PROBLEM TO WORK ON – Update the material below by replacing each "common name" with "vernacular name" and leaving everything else unchanged.

EXTRACTED INFORMATION –

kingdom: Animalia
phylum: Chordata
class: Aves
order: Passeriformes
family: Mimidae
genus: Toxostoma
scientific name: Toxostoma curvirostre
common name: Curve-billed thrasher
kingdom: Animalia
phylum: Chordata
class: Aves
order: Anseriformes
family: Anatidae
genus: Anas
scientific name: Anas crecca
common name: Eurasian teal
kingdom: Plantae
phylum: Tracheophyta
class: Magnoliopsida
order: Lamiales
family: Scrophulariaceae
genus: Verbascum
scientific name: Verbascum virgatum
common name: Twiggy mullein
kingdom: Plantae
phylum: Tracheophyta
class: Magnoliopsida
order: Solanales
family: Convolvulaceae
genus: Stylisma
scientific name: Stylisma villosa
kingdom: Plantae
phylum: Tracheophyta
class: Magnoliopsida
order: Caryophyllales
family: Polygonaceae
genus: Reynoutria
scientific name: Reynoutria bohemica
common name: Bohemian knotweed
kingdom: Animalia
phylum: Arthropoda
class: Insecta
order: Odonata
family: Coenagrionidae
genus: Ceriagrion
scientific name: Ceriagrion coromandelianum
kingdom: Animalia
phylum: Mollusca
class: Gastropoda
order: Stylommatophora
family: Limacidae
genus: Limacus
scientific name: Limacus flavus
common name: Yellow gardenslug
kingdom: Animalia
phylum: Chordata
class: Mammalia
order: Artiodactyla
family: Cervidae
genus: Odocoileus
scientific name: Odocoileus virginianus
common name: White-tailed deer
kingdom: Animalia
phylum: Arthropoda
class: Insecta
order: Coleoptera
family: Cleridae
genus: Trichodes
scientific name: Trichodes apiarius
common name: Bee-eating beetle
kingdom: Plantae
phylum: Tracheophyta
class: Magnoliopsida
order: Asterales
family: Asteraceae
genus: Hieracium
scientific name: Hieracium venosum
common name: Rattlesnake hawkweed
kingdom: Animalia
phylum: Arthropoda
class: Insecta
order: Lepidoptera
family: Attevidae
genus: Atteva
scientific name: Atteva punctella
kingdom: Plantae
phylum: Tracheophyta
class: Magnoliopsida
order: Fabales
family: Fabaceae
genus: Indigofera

SOLUTION TO THIS PROBLEM –
kingdom: Animalia
phylum: Chordata
class: Aves
order: Passeriformes
family: Mimidae
genus: Toxostoma
scientific name: Toxostoma curvirostre
vernacular name: Curve-billed thrasher
kingdom: Animalia
phylum: Chordata
class: Aves
order: Anseriformes
family: Anatidae
genus: Anas
scientific name: Anas crecca
vernacular name: Eurasian teal
kingdom: Plantae
phylum: Tracheophyta
class: Magnoliopsida
order: Lamiales
family: Scrophulariaceae
genus: Verbascum
scientific name: Verbascum virgatum
vernacular name: Twiggy mullein
kingdom: Plantae
phylum: Tracheophyta
class: Magnoliopsida
order: Solanales
family: Convolvulaceae
genus: Stylisma
scientific name: Stylisma villosa
kingdom: Plantae
phylum: Tracheophyta
class: Magnoliopsida
order: Caryophyllales
family: Polygonaceae
genus: Reynoutria
scientific name: Reynoutria bohemica
vernacular name: Bohemian knotweed
kingdom: Animalia
phylum: Arthropoda
class: Insecta
order: Odonata
family: Coenagrionidae
genus: Ceriagrion
scientific name: Ceriagrion coromandelianum
kingdom: Animalia
phylum: Mollusca
class: Gastropoda
order: Stylommatophora
family: Limacidae
genus: Limacus
scientific name: Limacus flavus
vernacular name: Yellow gardenslug
kingdom: Animalia
phylum: Chordata
class: Mammalia
order: Artiodactyla
family: Cervidae
genus: Odocoileus
scientific name: Odocoileus virginianus
vernacular name: White-tailed deer
kingdom: Animalia
phylum: Arthropoda
class: Insecta
order: Coleoptera
family: Cleridae
genus: Trichodes
scientific name: Trichodes apiarius
vernacular name: Bee-eating beetle
kingdom: Plantae
phylum: Tracheophyta
class: Magnoliopsida
order: Asterales
family: Asteraceae
genus: Hieracium
scientific name: Hieracium venosum
vernacular name: Rattlesnake hawkweed
kingdom: Animalia
phylum: Arthropoda
class: Insecta
order: Lepidoptera
family: Attevidae
genus: Atteva
scientific name: Atteva punctella
kingdom: Plantae
phylum: Tracheophyta
class: Magnoliopsida
order: Fabales
family: Fabaceae
genus: Indigofera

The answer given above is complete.